WEST CHARLTON, N.Y. — In an online profile of “Our Farmers,” New York City milk bottler Elmhurst Dairy tells the story of how David Wood bought his first two calves as a part-time hobby in 1970 and grew his Saratoga County farm to more than a thousand Holsteins, whose milk is trucked every day to its plant in Queens.

At least, it used to be.

Elmhurst abruptly cut ties with Wood’s seven-farmer Mohawk Valley Cooperative and another small co-op in central New York in March, giving them 30 days to find new buyers for their milk. It couldn’t have happened at a worse time, with a nationwide glut of milk and plummeting prices.

“A lot of people are scrambling to get all their milk sold,” said Wood, who for 13 years sent milk to Elmhurst from Eildon Tweed Farm, which was founded by his wife’s Scottish ancestors in 1794 in the Saratoga County town of West Charlton. “It’s a very difficult market right now. It took a lot of work to find a market, but we now have short-term contracts with three buyers and have been selling all our milk for the past week.”

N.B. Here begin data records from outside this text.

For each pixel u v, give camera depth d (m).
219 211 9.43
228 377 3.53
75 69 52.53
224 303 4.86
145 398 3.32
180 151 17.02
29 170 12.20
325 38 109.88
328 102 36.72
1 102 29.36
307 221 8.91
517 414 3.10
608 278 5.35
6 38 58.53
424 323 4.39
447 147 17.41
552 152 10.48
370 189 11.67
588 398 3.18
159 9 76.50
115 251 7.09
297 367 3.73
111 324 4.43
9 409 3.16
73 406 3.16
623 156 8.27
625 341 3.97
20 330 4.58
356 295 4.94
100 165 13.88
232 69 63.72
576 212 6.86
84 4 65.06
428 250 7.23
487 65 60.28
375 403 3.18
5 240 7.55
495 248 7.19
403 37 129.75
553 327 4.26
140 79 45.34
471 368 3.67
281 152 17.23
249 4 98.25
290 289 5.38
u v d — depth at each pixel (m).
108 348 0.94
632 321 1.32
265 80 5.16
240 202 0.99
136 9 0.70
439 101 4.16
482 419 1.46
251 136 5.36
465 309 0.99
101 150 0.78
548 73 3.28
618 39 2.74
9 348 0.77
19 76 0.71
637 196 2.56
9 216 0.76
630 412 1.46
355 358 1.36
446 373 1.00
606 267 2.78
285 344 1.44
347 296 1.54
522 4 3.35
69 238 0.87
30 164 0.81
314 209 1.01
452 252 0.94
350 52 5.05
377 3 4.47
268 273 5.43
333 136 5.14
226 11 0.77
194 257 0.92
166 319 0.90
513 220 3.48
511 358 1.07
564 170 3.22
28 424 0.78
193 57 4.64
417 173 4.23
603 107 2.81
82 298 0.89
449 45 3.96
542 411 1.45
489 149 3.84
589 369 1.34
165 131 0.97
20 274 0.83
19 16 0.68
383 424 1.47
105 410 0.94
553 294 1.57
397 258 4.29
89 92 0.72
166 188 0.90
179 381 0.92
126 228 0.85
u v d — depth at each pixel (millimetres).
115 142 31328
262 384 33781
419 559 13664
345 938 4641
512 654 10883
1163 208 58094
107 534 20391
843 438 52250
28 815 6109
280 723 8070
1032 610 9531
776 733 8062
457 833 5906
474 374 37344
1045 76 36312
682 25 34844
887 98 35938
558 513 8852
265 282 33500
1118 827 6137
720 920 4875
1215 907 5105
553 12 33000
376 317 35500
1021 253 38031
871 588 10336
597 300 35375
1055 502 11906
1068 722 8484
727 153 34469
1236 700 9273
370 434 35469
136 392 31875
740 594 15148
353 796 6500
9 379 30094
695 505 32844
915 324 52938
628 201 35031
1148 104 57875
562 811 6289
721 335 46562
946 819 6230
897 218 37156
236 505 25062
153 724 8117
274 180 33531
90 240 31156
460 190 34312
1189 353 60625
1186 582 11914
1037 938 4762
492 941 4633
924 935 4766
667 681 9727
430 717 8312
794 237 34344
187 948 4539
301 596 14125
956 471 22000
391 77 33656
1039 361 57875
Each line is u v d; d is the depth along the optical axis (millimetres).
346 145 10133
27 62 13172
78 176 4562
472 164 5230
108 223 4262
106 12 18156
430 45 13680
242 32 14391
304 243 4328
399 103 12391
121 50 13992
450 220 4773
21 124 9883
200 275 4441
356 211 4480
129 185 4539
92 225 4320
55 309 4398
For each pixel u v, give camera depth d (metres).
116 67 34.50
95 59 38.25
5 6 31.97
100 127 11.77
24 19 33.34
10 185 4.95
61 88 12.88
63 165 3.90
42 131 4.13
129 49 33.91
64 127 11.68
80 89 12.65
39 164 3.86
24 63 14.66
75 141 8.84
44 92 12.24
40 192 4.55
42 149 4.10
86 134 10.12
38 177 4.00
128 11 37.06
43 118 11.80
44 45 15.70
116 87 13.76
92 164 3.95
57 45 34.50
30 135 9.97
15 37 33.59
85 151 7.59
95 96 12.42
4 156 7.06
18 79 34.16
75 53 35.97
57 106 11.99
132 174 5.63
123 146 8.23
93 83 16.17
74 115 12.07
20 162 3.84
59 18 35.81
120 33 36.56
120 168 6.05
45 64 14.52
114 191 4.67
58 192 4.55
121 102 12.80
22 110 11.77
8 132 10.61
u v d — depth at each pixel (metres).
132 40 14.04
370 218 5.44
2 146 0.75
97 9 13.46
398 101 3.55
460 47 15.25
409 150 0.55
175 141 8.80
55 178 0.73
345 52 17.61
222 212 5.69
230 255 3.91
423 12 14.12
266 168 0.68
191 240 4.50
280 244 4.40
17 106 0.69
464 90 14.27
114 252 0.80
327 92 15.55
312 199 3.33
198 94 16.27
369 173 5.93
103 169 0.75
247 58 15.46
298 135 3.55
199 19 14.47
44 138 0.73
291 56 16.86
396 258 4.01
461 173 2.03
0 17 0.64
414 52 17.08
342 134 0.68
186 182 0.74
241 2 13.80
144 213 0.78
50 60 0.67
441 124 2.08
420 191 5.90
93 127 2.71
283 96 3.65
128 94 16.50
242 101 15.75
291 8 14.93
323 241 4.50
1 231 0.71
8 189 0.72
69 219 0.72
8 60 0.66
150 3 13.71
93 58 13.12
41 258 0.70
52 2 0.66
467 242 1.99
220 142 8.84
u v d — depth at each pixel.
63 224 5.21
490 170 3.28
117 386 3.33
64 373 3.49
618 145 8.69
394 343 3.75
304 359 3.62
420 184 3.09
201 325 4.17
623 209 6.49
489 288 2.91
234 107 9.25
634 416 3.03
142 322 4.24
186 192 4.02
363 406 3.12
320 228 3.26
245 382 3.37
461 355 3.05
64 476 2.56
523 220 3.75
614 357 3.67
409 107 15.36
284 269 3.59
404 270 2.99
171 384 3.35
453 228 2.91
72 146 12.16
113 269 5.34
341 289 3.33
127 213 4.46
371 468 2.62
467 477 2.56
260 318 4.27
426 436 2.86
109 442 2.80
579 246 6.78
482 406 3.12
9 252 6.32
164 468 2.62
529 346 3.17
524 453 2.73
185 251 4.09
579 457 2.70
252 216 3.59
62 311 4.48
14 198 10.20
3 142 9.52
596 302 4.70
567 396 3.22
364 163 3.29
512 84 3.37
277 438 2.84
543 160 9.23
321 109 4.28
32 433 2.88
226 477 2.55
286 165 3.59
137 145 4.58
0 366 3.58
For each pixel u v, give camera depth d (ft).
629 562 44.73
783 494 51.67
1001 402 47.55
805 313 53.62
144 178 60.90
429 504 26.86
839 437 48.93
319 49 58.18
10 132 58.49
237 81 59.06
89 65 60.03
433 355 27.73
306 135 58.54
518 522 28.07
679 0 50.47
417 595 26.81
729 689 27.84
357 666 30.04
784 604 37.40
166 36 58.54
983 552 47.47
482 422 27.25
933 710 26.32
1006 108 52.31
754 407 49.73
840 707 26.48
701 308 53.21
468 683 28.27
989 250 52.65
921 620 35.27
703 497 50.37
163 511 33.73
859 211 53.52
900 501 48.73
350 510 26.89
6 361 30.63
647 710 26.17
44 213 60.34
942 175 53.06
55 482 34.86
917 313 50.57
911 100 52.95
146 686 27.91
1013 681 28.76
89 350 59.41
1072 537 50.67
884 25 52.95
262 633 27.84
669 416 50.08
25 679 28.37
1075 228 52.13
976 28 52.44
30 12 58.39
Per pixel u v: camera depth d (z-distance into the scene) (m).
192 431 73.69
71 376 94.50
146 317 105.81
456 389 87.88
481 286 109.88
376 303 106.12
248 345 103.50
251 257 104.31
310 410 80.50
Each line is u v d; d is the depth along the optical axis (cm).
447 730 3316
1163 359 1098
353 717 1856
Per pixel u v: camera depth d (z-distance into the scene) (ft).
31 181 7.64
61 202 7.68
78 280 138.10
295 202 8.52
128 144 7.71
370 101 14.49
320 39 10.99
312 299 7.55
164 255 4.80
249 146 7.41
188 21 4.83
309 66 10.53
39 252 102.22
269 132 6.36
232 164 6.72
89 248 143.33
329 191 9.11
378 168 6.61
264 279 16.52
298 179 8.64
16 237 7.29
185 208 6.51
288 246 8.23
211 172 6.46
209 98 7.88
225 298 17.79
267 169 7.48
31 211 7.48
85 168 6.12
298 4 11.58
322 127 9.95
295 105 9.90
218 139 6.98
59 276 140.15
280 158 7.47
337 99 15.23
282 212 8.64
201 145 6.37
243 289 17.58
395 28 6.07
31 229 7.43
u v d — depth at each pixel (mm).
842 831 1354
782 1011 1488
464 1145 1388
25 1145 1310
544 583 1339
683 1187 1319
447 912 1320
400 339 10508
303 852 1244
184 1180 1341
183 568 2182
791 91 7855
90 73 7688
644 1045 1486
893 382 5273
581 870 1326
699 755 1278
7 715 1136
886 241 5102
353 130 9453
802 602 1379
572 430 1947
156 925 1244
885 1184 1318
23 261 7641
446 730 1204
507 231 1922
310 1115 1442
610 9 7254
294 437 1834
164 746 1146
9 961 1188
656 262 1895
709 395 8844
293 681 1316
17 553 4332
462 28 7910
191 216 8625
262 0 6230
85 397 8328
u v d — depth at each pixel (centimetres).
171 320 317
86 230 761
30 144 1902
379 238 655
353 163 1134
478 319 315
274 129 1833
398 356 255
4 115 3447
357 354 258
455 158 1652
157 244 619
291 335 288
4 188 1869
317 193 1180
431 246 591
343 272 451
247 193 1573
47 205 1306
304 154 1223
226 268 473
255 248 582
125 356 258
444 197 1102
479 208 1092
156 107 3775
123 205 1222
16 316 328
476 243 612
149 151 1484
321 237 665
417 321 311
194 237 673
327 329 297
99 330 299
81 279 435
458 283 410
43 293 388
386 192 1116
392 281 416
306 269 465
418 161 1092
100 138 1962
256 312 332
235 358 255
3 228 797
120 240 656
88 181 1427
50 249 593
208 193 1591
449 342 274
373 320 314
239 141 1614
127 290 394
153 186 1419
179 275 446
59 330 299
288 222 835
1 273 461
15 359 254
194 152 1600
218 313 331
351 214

This is shaping up as a challenging year for all U.S. dairy farmers, who enjoyed record high milk prices and low feed prices last year. An increase in milk production combined with sharply lower exports and declining sales of fresh milk have combined to depress milk prices paid to farmers from a 2014 high of about $28 per hundred pounds to below $18 this spring.

Wood said he’s currently selling milk for less than it costs him to produce it.

“This issue is affecting both large and small co-ops,” said Joe Morrissey, a spokesman for the state Department of Agriculture and Markets. But small groups are finding fewer outlets for their milk than they had in the past.

Wood’s small cooperative is something more typical in the Northeast than elsewhere, said Andrew Novakovic, a professor of agricultural economics at Cornell University.

Most milk is marketed through large national or regional cooperatives, but in the Northeast, small groups of farmers have been able to negotiate premium prices by guaranteeing a processor one to three 75,000-gallon tankers a day of high-quality milk.